La formule de Stanislas de Clermont-Tonnerre se poursuit ainsi (lire l’intégralité de ce discours prononcé fin décembre 1789) : « Il faut refuser tout aux juifs comme nation et accorder tout aux juifs comme individus ; il faut méconnaître leurs juges ; ils ne doivent avoir que les nôtres ; il faut refuser la protection légale au maintien de leur corporation judaïque ; il faut qu’ils ne fassent dans l’État ni un corps politique ni un ordre ; il faut qu’ils soient individuellement citoyens. Mais, me dira-t-on, s’ils ne veulent pas l’être ? Eh bien, s’ils veulent ne l’être pas, qu’ils le disent, et alors, qu’on les bannisse. II répugne qu’il y ait dans l’État une société de non-citoyens et une nation dans la nation. Enfin, l’état présumé de tout homme domicilié dans un pays est d’être citoyen ». A méditer.

Et des souvenirs me reviennent, d’un coup. Ma grand-mère maternelle qui appartenait à une ancienne famille grecque m’a parlé plusieurs fois des Juifs lorsque j’étais enfant. Et lorsqu’elle m’en parlait sa voix tremblait. Je me souviens même que des larmes coulèrent sur ses joues. Je ne sais que dire. Elle avait un type fortement sémite ou, plus exactement, méditerranéen – je ne sais vraiment pas à quoi correspond le type sémite. Au cours de l’Occupation, elle faillit être prise dans une rafle de Juifs ; je crois que ce souvenir l’a marqué à jamais – une Madame Klein en quelque sorte…

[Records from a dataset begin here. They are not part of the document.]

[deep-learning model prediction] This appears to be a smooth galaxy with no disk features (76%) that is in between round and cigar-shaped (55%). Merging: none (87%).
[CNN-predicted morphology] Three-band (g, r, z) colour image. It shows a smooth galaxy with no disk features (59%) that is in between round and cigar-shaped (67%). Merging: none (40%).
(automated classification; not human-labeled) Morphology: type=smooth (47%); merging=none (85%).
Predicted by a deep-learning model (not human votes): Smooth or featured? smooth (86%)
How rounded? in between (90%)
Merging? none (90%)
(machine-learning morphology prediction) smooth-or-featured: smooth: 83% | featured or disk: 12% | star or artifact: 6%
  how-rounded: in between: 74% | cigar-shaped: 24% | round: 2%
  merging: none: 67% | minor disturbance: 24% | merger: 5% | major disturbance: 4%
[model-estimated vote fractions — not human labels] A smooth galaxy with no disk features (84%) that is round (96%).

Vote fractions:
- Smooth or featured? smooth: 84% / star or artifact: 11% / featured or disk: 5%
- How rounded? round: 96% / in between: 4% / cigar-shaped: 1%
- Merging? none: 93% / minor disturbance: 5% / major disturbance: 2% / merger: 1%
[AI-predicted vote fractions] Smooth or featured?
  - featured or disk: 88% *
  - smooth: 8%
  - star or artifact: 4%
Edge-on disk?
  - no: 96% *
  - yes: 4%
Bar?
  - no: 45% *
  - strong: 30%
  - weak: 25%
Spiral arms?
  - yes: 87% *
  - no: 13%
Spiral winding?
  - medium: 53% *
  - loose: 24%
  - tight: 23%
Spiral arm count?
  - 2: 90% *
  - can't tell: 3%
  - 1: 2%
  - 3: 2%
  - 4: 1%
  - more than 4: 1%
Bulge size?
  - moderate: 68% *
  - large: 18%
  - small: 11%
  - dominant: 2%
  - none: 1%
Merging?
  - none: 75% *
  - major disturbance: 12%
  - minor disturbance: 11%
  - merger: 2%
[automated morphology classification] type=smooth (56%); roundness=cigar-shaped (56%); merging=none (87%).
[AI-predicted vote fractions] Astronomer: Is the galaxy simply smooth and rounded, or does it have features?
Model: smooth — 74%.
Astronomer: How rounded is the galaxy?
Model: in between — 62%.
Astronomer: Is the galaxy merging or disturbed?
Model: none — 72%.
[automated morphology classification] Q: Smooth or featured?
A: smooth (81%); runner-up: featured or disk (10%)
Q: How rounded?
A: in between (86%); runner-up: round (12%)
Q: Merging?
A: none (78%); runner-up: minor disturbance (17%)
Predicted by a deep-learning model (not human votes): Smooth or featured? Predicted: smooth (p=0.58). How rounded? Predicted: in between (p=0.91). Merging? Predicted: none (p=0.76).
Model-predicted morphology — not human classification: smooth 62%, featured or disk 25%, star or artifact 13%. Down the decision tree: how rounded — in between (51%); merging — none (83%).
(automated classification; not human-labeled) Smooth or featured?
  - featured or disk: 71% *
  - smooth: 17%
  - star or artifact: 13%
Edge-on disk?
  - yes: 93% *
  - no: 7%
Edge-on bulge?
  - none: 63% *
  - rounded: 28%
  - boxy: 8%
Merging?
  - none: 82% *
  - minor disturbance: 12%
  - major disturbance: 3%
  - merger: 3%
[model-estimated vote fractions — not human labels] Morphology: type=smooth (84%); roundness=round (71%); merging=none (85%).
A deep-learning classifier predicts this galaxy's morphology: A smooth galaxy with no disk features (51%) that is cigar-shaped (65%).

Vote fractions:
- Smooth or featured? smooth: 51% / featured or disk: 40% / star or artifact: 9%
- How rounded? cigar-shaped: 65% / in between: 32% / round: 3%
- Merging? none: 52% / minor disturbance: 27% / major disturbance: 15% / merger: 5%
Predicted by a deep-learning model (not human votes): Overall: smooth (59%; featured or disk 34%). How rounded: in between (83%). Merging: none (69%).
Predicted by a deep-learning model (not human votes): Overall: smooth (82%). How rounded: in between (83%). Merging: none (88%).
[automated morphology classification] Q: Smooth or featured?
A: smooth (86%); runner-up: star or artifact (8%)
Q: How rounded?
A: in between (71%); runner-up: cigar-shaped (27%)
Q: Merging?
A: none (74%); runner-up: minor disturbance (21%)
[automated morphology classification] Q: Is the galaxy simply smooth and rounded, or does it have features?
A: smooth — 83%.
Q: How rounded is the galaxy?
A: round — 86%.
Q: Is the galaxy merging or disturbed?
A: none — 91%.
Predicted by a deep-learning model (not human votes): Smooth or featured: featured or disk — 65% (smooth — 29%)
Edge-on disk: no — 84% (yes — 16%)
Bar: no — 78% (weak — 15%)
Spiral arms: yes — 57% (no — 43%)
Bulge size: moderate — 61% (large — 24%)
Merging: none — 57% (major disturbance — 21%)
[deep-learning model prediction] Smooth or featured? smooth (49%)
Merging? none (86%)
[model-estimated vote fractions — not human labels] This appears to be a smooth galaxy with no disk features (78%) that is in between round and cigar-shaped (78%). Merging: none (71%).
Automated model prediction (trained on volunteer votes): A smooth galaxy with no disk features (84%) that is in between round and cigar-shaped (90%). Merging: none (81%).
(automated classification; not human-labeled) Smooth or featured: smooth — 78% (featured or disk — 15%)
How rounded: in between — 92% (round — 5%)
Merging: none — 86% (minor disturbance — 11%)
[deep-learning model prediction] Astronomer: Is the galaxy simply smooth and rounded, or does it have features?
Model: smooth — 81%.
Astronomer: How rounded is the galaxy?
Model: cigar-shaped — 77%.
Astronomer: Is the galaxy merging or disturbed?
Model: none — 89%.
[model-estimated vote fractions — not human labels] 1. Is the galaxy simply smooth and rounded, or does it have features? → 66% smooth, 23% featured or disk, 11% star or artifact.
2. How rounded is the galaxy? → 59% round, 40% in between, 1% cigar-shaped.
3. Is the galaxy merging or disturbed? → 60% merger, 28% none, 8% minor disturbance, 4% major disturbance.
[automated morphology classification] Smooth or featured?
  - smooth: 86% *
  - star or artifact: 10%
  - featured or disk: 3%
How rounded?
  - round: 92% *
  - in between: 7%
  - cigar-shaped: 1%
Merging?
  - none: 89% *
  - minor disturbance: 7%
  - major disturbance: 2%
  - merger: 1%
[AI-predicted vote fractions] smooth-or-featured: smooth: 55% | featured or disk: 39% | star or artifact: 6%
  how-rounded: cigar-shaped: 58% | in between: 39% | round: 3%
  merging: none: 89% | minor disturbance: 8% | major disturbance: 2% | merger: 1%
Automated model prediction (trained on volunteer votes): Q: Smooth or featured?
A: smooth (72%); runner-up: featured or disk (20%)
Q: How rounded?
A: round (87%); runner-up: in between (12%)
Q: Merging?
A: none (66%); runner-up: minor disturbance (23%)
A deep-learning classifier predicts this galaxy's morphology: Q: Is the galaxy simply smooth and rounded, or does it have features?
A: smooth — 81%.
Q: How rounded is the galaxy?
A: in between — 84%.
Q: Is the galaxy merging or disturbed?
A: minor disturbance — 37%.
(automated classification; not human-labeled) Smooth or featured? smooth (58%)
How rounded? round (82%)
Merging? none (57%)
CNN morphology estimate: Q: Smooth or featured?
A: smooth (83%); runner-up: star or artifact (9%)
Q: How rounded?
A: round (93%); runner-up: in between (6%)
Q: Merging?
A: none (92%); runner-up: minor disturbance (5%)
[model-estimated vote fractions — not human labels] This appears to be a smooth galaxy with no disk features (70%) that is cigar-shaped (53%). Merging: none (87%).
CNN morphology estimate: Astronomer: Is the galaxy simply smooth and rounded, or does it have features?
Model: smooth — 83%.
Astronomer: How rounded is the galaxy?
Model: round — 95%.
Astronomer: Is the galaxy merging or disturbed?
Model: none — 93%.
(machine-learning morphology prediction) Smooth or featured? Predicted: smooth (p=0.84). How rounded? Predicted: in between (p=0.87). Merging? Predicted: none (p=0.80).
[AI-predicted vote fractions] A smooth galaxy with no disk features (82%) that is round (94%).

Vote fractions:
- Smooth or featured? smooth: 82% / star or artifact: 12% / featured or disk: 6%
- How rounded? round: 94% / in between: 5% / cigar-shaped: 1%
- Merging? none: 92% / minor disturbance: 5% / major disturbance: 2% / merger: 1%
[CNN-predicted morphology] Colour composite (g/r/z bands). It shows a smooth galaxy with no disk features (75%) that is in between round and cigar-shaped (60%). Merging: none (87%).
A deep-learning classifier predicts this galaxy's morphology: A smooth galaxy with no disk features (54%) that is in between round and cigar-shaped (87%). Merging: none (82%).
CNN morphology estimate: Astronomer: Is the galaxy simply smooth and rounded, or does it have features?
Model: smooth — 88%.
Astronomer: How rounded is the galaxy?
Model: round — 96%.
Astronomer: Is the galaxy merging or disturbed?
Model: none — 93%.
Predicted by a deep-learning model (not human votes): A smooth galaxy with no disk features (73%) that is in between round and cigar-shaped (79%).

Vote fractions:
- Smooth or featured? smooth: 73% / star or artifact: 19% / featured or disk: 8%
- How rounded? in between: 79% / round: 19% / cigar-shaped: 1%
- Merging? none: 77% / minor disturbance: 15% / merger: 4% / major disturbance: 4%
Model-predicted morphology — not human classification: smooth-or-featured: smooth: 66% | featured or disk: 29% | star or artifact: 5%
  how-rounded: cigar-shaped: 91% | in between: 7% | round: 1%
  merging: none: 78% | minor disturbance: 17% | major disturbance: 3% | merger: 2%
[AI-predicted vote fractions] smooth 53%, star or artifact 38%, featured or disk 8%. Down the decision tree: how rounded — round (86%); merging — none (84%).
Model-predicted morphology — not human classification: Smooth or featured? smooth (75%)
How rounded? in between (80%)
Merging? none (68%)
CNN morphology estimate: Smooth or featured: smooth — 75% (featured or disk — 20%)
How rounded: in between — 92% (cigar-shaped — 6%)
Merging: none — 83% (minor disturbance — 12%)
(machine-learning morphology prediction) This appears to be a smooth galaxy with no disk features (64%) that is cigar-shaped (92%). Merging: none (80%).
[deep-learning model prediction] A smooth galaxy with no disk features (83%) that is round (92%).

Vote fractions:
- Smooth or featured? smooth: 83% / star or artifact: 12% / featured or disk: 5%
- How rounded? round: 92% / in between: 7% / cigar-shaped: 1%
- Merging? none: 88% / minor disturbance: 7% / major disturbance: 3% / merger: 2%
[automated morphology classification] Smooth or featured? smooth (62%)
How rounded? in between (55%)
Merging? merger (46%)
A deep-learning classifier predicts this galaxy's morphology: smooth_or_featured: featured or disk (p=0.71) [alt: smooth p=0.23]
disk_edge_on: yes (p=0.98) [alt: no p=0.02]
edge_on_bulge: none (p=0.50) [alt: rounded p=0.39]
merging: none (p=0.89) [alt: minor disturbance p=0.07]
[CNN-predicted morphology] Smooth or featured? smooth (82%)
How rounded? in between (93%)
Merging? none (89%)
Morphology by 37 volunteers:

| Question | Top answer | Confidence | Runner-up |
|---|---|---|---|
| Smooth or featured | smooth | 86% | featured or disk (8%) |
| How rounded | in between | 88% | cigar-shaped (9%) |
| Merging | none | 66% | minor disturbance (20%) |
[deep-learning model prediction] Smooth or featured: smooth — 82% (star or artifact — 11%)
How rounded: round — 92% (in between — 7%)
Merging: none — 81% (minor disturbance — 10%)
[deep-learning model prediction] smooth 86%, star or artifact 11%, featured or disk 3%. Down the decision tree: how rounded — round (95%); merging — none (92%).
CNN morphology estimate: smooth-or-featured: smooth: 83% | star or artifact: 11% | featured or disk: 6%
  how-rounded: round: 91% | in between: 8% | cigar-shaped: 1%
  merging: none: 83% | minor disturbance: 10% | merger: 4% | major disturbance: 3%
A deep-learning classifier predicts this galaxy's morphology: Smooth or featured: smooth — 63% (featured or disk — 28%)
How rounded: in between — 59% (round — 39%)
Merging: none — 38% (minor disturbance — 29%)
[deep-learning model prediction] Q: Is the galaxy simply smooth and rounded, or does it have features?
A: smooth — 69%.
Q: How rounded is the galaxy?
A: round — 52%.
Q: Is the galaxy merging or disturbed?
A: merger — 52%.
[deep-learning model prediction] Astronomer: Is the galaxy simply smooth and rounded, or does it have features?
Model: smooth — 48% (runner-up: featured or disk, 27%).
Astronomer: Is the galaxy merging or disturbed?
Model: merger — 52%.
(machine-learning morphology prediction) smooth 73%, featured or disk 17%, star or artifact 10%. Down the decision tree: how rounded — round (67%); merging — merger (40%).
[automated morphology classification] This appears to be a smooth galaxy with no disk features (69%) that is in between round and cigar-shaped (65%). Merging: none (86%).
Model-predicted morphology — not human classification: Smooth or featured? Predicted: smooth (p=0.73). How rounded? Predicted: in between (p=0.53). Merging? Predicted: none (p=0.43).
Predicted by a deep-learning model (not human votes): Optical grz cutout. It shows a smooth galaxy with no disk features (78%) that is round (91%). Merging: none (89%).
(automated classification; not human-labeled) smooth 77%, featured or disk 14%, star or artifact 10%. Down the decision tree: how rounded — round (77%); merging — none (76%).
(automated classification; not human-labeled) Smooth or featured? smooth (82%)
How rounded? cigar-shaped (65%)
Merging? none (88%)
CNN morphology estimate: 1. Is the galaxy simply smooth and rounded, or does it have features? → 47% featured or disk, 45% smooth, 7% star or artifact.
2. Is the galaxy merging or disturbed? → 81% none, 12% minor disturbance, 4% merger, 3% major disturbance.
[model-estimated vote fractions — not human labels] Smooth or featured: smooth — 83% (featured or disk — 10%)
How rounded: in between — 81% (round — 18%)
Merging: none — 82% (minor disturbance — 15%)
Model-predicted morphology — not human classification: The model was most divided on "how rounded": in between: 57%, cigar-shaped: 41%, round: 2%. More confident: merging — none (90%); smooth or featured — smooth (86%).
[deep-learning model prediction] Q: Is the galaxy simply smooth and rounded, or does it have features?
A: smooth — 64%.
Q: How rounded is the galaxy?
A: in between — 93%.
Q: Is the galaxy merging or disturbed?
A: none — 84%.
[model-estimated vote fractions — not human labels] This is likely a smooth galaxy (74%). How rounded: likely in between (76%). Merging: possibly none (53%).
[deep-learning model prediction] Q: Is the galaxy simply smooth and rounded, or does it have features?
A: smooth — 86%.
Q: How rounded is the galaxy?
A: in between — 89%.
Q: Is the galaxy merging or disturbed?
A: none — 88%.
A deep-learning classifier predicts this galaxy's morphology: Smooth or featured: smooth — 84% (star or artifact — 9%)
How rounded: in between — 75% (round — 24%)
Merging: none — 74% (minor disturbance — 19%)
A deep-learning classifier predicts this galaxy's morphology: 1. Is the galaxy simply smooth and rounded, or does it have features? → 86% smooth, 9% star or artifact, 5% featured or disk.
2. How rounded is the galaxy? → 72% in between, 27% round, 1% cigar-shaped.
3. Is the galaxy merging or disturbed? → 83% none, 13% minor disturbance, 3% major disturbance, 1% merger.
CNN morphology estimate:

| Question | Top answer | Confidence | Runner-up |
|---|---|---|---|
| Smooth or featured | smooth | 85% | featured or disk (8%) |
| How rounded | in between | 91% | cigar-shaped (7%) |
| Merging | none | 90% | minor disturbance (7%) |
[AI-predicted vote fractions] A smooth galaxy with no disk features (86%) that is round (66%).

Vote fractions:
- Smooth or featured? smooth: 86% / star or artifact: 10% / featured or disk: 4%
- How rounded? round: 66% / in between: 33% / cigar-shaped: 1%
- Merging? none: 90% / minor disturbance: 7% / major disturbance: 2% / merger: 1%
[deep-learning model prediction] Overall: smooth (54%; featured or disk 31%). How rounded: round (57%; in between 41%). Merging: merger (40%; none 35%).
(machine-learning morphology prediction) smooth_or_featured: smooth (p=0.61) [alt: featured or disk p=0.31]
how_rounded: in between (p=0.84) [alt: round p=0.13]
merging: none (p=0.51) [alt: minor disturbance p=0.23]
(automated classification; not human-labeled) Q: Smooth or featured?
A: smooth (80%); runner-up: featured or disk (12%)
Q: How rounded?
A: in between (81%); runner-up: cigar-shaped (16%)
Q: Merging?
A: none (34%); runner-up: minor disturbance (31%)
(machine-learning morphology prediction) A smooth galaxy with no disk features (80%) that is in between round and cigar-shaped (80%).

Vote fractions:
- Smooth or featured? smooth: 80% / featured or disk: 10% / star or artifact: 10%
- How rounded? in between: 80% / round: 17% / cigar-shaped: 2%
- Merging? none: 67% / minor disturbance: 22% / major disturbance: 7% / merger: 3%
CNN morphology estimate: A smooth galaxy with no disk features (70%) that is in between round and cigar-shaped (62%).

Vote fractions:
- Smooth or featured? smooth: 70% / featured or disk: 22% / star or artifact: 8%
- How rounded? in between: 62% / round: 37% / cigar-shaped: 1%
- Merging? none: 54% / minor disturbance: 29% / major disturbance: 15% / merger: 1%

Dans la partie grecque de ma famille, les Juifs étaient toujours évoqués avec respect : ils étaient considérés comme des égaux par l’ancienneté, la richesse de la culture, etc. On n’insistait guère sur les immenses différences entre la culture grecque et la culture juive. Son attitude se résumait à : nous sommes (très) différents mais nous sommes égaux, et c’est bien ainsi. Ma mère m’a rapporté que son grand-père lui disait que si les Grecs et les Juifs s’entendaient plutôt bien c’est parce qu’ils étaient pareillement bons en affaires. Je ne sais ce que vaut cette considération, mais je la rapporte.